Only one of them was armed. Jake looked back at Nemus, but his side vision did not miss the armed man’s movement as he went for his gun. Instantly Jake turned and fired before the man had a chance to pull his own weapon. The loud crack of his gun made Nemus jump with fright, thinking at first he must have been plugged in the back. Jake’s victim made no sound as his body lurched backward. A hole in his chest spurted blood for a few seconds, before his body stopped twitching.
“I’m gettin’ out of here,” one of the others yelled. He turned and ran for his horse. The two men from inside the trading post hurried over to see to the one who had been shot, and Jake followed Nemus into the sod hut. He immediately curled his nose at the smell of smoke and filth and urine, and he felt as though someone were tearing his heart from his chest when he heard a whimpering sound come from a small cot in the corner.

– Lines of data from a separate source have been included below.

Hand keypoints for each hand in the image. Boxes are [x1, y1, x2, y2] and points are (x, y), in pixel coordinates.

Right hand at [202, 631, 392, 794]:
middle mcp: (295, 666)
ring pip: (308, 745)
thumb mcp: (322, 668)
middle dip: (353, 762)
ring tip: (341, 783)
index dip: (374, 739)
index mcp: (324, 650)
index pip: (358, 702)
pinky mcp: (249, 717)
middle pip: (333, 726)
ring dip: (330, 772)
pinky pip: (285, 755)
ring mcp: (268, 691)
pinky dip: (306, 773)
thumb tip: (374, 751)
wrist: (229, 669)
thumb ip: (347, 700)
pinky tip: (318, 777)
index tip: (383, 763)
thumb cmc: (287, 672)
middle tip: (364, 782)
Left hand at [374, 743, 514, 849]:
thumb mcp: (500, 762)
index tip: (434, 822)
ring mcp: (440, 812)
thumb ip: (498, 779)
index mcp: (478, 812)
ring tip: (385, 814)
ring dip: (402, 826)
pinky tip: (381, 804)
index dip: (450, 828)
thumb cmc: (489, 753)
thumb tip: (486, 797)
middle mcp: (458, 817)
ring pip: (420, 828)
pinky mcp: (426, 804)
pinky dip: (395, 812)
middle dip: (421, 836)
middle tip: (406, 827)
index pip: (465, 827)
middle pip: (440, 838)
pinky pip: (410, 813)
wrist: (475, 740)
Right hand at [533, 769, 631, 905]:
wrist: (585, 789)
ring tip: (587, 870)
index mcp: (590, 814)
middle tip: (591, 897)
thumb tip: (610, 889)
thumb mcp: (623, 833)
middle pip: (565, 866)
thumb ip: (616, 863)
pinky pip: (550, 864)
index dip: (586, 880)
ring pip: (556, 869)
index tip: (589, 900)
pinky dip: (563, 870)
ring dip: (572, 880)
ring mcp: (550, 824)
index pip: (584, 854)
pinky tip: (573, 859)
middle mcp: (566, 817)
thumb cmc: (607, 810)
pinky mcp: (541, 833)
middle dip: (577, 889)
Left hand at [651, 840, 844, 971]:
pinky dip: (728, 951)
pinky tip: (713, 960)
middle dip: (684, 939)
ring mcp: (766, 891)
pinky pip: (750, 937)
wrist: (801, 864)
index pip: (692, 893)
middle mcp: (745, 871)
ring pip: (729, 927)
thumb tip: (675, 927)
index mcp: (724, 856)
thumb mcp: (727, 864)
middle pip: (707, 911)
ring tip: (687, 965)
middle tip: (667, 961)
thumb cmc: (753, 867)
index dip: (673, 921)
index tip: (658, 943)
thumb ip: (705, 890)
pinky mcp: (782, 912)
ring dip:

He herded Nemus to a chair, making the man sit down and remove a rawhide string belt from his pants. Jake used the belt to tie the man’s wrists tightly behind him and to one of the back rungs of the chair. The towel Nemus had held to his wounded cheek fell to the floor. “I’ll bleed to death,” the man protested.
“You break my heart,” Jake answered, jerking the rawhide as tightly as possible. He holstered his revolver then and went to the cot, bending over Miranda, drawing in his breath in a gasp at the sight of her. If not for the honey-blond hair, he would hardly know it was her. Even the hair looked different, it was so stringy from sweat and filth.
“Randy?” She whispered something, but he couldn’t understand her. A tear slipped out of one eye, and he wiped at it gently. “It’s me, Jake. I’m right here, and I won’t leave you.”
“Jake?” she whimpered. She opened her eyes, but he had a feeling she couldn’t really see him. Her tears came harder then. “It’s…not true. Leave me…alone…don’t…touch me.”